WHAT THE TASK REQUIRES: Retype the data below character for character, omitting the pictures.

[[ SUPPLIED DATA open ]]

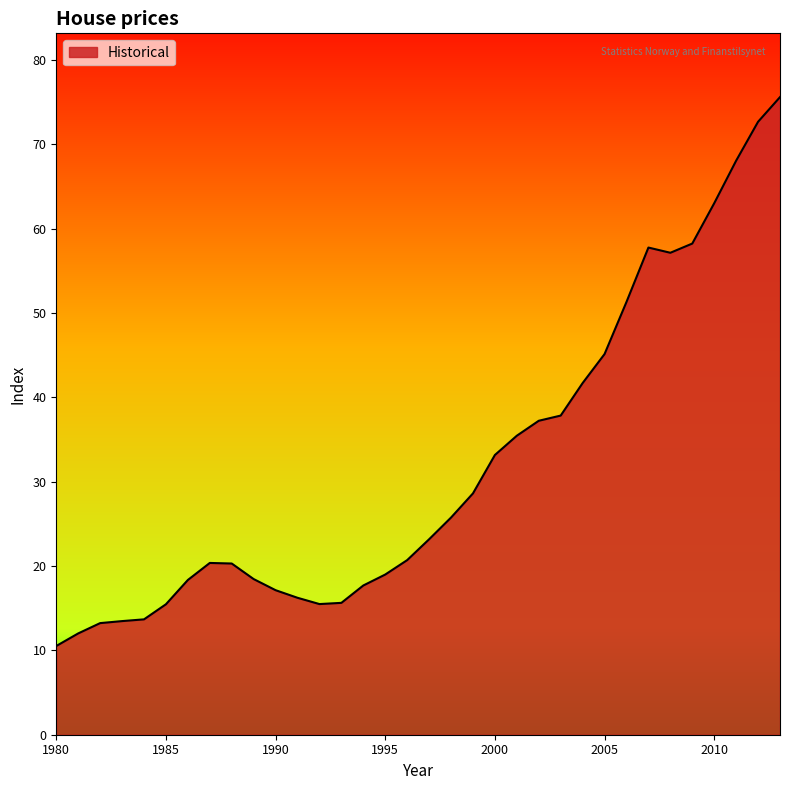

How many distinct data groups are displayed?

1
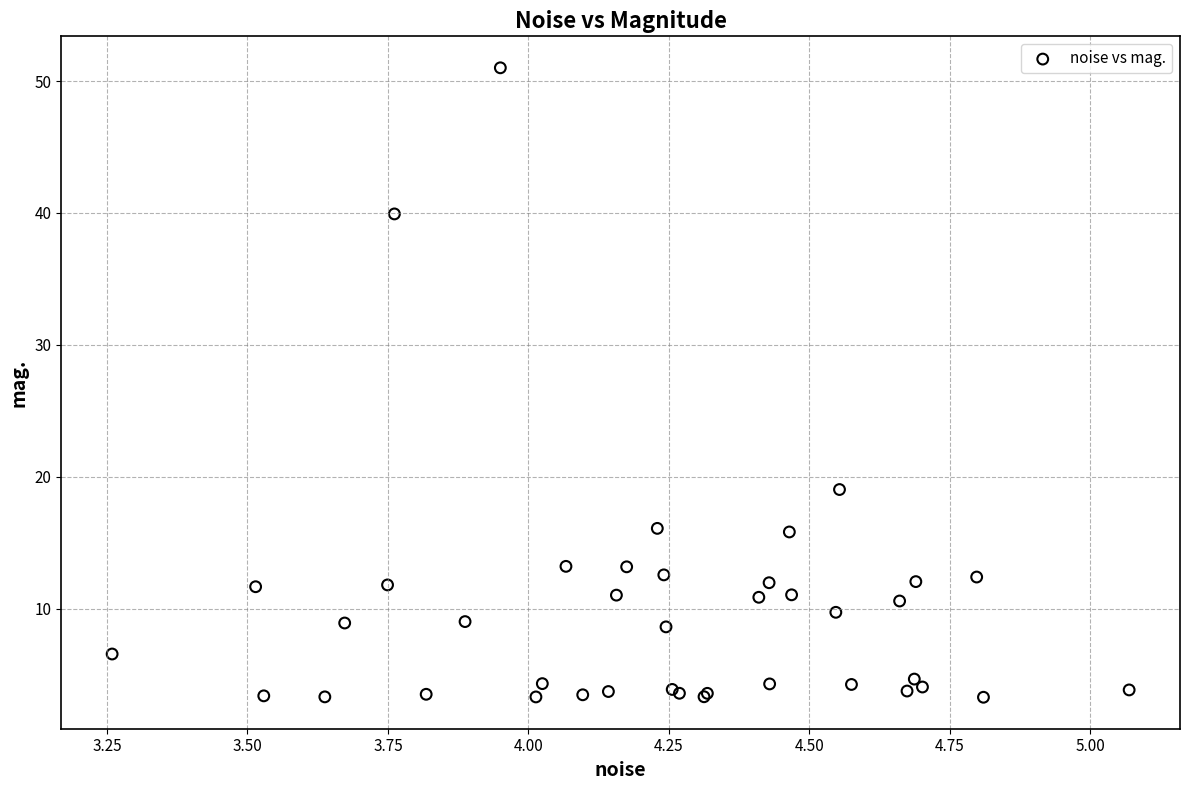

What Y value in the scatter plot is closest to 27?

19.0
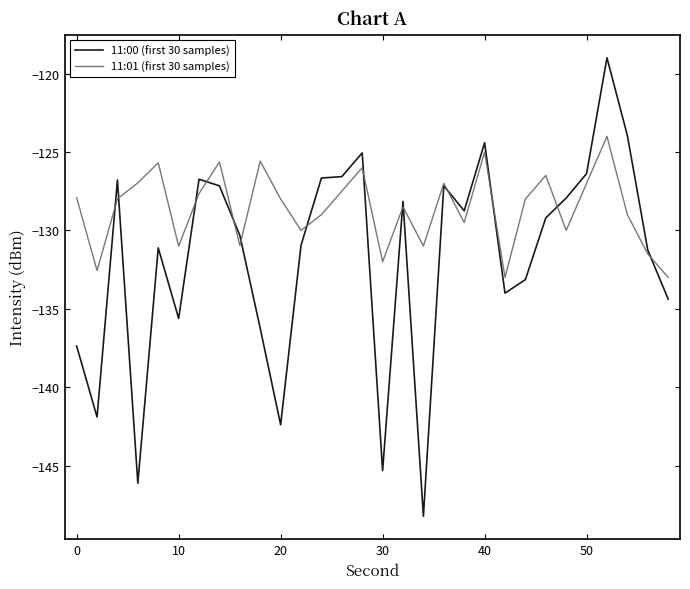

What is the maximum value shown in the chart?

-119.0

[[ SUPPLIED DATA closed ]]

RESPONSE BOX:
How many distinct data groups are displayed?

1

What Y value in the scatter plot is closest to 27?

19.0

What is the maximum value shown in the chart?

-119.0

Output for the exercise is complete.